Could you write the next part of the movie review of "50/50," picking up after its last sentence?

Selected passage Start Marker

Three and a half stars
Sometimes movies can make us think about life in general, and that’s what the new film ‘50/50’ attempts to do. I know as I watched this film, I thought about what it would be like if I had cancer. How would I take that news and what attitude would I have? In one scene, Adam (Joseph Gordon Levitt) and his best friend Kyle (Seth Rogan) go to a bar and try to pick up girls with his cancer diagnosis. That might sound horrible, but the scene is played for laughs, and the movie treats the topic in a sensitive way. I thought to myself, would I try to pick up girls if I had a cancer diagnosis? Well, we are all human, aren’t we? Though, the film isn’t a laugh riot, nor should it be. Adam goes on the web and finds out that with his rare form of cancer, he has a 50/50 chance of survival. The film shows Adam go through all the motions of this terrible news. First, he tries to play cool. Then he gets mad. Then an older friend of his at the hospital dies, and he decides life isn’t worth much. He is assigned a therapist (Anna Kendrick) who is cute as a button. She’s 24 years old and when Adam refers to her as Doggie Houser M.D. she doesn’t know who that is. If I went to a therapist I would want my therapist to be like her. It’s a little predictable that Adam is going to get together with his therapist, and let’s be honest; we want them to get together. If we can’t cheer for a guy who has cancer with a 50/50 survival rate, then who can we cheer for?
Joseph Gordon Levitt seems to be building a career of taking quirky scripts. I gave 500 Days of Summer four stars. 50/50 is a comedy with a cancer gimmick, so that’s pretty quirky. People react differently to his cancer. His friend, Kyle, tries to make the best of it. Adam’s first girlfriend, Rachel (Bryce Dallas Howard),doesn’t take the cancer diagnosis well. Adam offers to let her bail on him if this is too much, and we get the sense she might bail on him. His mother Diane (Angelica Huston) gets overprotective when she is told her son has cancer.
At times, Adam can be a jerk, as suggested by his therapist. His father has Alzheimer’s disease, and Adam seems to skip his mother’s phone calls, thinking she’s overprotective. His therapist points out that she has a husband who can’t talk, and a son who won’t talk. That makes Adam a bit of a jerk. Adam is realistic about his disease, as I said earlier. The script keeps it light mostly. It keeps it as a comedy-drama. The screenwriter, Will Resier, had cancer himself, and decided to write a script about it. It’s interesting he picked to write a script instead of a memoir. The film is good in the way it doesn’t try to overdramatize everything, as films about terminal diseases often do. We don’t see long scenes of him in the hospital bed, giving final wishes. Instead, we are treated to scenes of him hanging out with his friend, Kyle, trying to just live life and make some small talk. It’s a little odd to watch a light comedy about cancer, and makes the reviewing of it a little hard.

Selected passage End Marker
Recorded data Start Marker

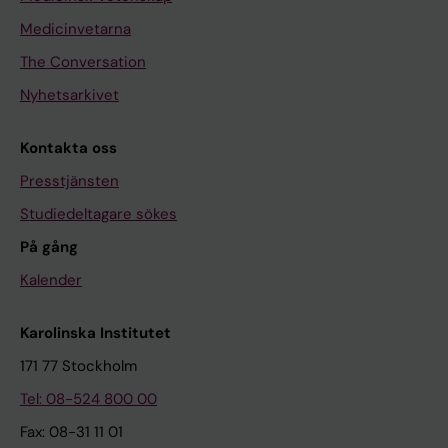
Medicinvetarna
The Conversation
Nyhetsarkivet
Kontakta oss
Presstjänsten
Studiedeltagare sökes
På gång
Kalender
Karolinska Institutet
171 77 Stockholm
Tel: 08-524 800 00
Fax: 08-31 11 01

Recorded data End Marker

# Answer box:
When a film has a sensitive topic, and plays it for laughs, without being disrespectful, it’s a bit hard to categorize the film. I don’t have cancer, so it’s hard for me to write about this film in a critical fashion. I don’t know how realistic this film is about cancer. Though, if you do have cancer, you don’t stop living your life, and that’s what this film portrays. You want Adam to live, and you get the sense that yeah, this film won’t end on a downer. The film can proceed a bit like a standard comedy at times, and doesn’t go as deep as a film about cancer can, but I don’t think that was the purpose. The film goes on with everyday life with the disease looming, and tries to make scenes funny and sensitive at the same time. Like the scene where they cut off his hair in the mirror, and Kyle says they shouldn’t have done that. Adam questions what Kyle uses the razor for. Where is he using that razor to shave? What part of his body? Adam once again tries to make light of the topic, and much like this film, Kyle is doing a bit of a balancing act. The film is trying to be sensitive and comedic about it at the same time. That being said, it did make me think about how life can be sometimes. How things can change in an instant. The title 50/50 is good for this film. As I said earlier, I never had cancer so I can’t say what it’s like having cancer, so I’m not sure how I can judge this film entirely. I’m not sure if I would be calm about it or have a sense of humor about it, though what I can say is this movie does have us thinking about life. Movies are not a cure for a terminal disease, but they can be good medicine.